#### [What to produce]
Beginning with the line that holds "hfov_deg: 14.0" in the data below, give again every line through the one that holds "exposure_s: 1/1250", exactly as written.

#### [Provided data]
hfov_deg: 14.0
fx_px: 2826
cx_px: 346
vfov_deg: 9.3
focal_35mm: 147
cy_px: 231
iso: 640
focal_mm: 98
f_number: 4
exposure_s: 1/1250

--

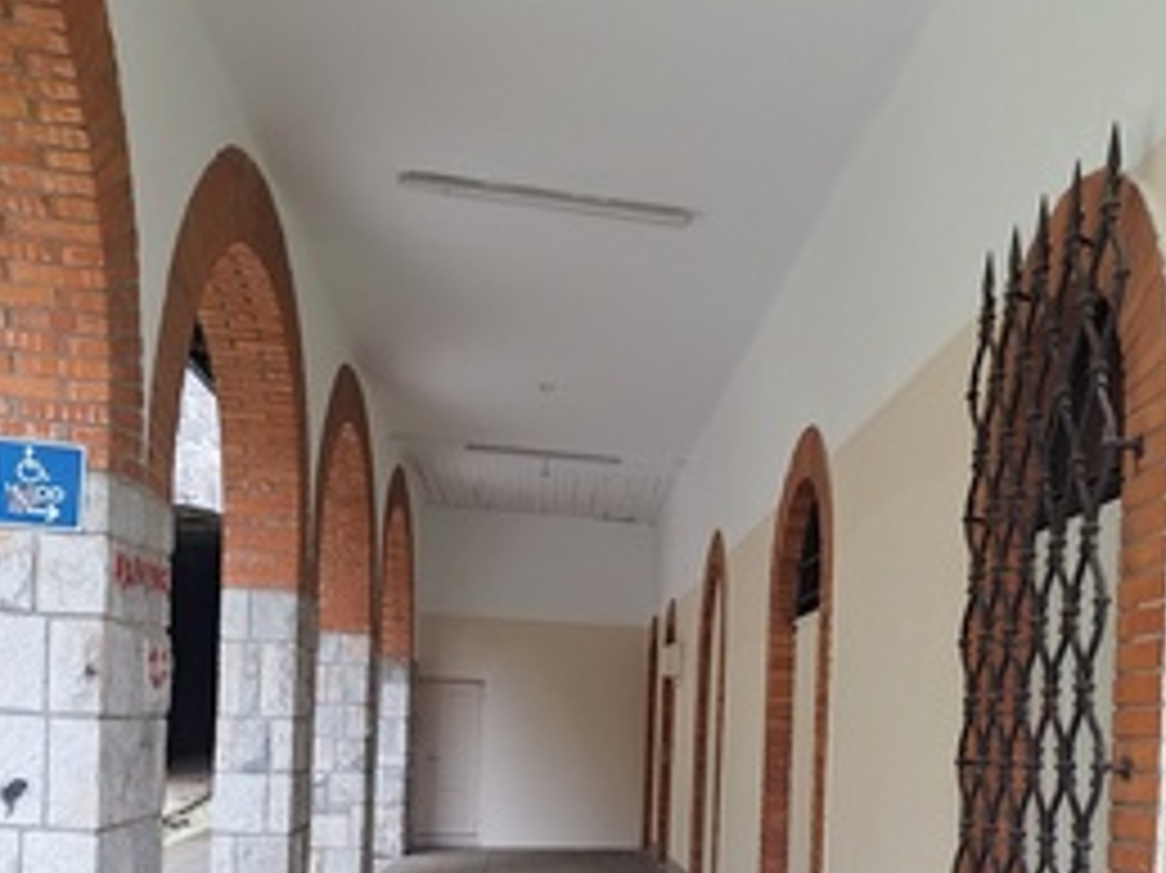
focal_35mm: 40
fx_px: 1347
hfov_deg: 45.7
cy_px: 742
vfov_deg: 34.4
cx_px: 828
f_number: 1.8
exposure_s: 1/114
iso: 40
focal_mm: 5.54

---

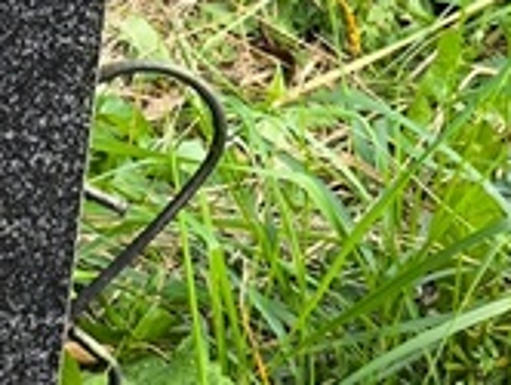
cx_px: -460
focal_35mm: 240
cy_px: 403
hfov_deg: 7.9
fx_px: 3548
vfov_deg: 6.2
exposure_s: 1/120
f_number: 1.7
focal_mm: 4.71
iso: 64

#### [Response for this exercise]
hfov_deg: 14.0
fx_px: 2826
cx_px: 346
vfov_deg: 9.3
focal_35mm: 147
cy_px: 231
iso: 640
focal_mm: 98
f_number: 4
exposure_s: 1/1250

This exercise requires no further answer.